# Directive
Read the records below and report each line in which "plate" occurs.

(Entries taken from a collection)
+ + + + + + +
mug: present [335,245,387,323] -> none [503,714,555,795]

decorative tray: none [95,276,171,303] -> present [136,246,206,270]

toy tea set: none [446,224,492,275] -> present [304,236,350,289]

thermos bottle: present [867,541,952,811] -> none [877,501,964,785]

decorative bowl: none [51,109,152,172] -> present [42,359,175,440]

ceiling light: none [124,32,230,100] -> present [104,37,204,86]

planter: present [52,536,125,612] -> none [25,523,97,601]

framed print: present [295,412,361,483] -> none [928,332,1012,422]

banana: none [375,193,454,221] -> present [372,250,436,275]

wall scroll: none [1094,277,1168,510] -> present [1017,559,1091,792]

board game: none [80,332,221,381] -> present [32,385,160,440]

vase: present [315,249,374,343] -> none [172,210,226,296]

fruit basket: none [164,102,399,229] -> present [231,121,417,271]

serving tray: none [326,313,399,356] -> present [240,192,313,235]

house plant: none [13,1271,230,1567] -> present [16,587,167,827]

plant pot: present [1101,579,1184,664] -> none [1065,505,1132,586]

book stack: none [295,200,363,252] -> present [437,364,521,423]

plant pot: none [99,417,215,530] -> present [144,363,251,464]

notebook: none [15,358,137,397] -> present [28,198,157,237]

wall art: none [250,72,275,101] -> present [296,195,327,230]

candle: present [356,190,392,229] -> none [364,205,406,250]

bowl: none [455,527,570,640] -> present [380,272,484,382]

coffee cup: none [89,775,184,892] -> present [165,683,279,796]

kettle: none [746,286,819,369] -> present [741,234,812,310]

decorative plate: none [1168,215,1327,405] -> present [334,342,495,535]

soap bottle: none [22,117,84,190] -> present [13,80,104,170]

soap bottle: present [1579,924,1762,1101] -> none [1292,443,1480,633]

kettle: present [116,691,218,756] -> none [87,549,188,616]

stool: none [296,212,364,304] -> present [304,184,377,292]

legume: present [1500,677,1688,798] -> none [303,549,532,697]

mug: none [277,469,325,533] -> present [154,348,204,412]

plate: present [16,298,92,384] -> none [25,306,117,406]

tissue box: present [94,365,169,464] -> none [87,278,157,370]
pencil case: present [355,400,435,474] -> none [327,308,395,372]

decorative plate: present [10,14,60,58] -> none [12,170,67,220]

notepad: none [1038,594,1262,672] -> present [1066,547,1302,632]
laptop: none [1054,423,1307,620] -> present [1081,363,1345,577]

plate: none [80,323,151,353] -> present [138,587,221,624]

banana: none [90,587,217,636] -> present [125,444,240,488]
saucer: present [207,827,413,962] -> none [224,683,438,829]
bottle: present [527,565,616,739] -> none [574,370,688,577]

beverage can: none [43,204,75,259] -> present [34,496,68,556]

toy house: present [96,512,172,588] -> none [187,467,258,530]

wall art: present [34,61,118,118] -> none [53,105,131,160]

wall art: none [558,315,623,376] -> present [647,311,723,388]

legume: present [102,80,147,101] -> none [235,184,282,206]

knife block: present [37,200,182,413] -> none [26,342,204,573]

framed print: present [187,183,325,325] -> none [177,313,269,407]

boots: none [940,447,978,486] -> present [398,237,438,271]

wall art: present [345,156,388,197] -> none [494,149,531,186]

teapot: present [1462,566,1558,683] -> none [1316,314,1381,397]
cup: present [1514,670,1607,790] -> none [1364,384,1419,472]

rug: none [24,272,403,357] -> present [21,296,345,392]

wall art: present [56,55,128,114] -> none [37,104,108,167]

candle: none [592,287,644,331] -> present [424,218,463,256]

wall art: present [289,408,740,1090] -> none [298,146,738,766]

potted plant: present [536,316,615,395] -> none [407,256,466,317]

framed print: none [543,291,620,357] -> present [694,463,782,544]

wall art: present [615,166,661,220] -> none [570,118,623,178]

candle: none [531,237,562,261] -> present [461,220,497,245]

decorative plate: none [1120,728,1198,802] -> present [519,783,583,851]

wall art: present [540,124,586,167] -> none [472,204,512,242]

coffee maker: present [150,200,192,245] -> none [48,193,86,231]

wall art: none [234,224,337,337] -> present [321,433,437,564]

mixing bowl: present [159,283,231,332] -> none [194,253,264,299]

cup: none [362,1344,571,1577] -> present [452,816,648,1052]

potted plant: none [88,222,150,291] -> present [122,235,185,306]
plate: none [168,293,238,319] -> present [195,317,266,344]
+ + + + + + +
# Exercise solution
decorative plate: none [1168,215,1327,405] -> present [334,342,495,535]
plate: present [16,298,92,384] -> none [25,306,117,406]
decorative plate: present [10,14,60,58] -> none [12,170,67,220]
plate: none [80,323,151,353] -> present [138,587,221,624]
decorative plate: none [1120,728,1198,802] -> present [519,783,583,851]
plate: none [168,293,238,319] -> present [195,317,266,344]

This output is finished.